President Vladimir Putin will meet UN special envoy Kofi Annan in Moscow on Tuesday to discuss the crisis in Syria, the Kremlin said Sunday.

Annan is expected to increase international pressure on Russia to do more to help end the bloodshed in Syria following accusations by the Syrian opposition that Moscow is prolonging the conflict by propping up President Bashar Assad.

The Kremlin said Putin would underline Russia's support for Annan's peace plan, which calls for both the government and opposition in Syria to work together to end the crisis.

"During the course of the upcoming meeting, the plan is to ensure Russia's support for Annan's peace plan for the political, democratic regulation of the crisis in Syria," Putin's press service said in a statement. "It is the Russian side's understanding that this plan is the only viable platform for the solution of Syria's internal problems."

Russia has repeatedly defended Assad at the UN Security Council since the start of the uprising in Syria 16 months ago, and vetoed several Western resolutions calling for foreign intervention in Syria.

Annan is expected to meet Foreign Minister Sergei Lavrov on Monday. An aide to Annan had said Friday that the envoy also expected to see Putin during his visit.

Deputy Foreign Minister Gennady Gatilov said Friday that Russia would urge Annan to work more with the Syrian opposition.

"To be honest, we do not see our partners being as ready [as Russia] to work with the opposition, and Kofi Annan is the main mediator of this process," Gatilov told Interfax.

"Unfortunately, so far we don't see any practical results from his and his team's contact with the opposition," he said.
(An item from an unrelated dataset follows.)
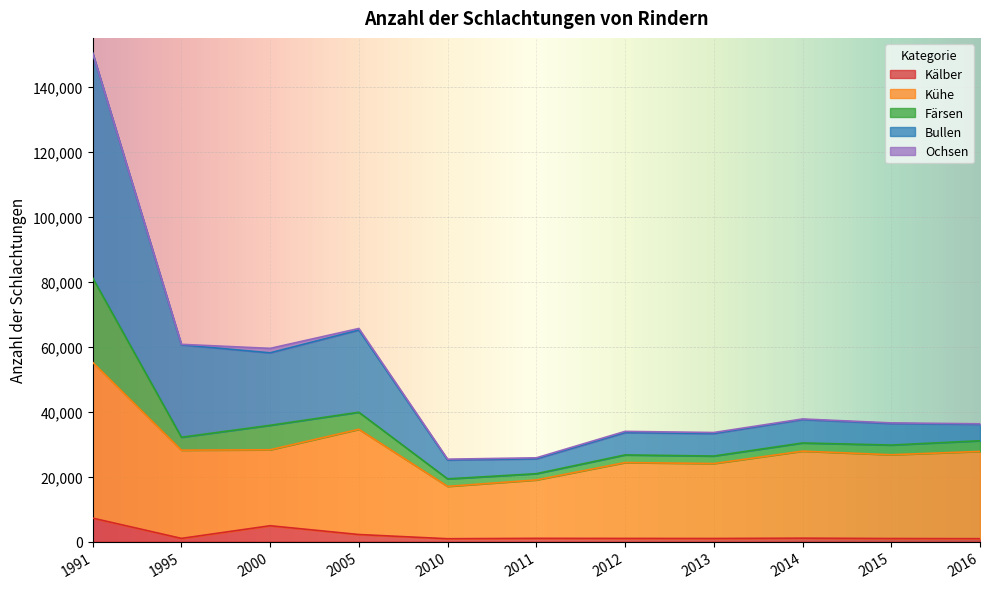

At which category is the sum across all series the highest?

1991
It was not clear what message Russia wanted Annan to convey to the opposition, with which Moscow has failed to reach agreement on how to resolve the crisis, notably because the opposition insists that Assad's departure must be a precondition of political dialogue in Syria.

The Syrian opposition leaders left Moscow last week saying Russia's policies were helping prolong the bloodshed, and Moscow has said both sides in the conflict must work to end it.

Annan's trip will be his second to Moscow to discuss the Syrian crisis in the past four months.

Meanwhile, the Foreign Ministry on Friday condemned a massacre that Syrian opposition sources said killed about 220 people, and called for an inquiry into bloodshed that it said served the interests of parties who want to fuel a religious conflict.

But the Foreign Ministry, in a statement, gave no direct indication of whom it blamed for the massacre in a village in the rebellious Hama region of Syria.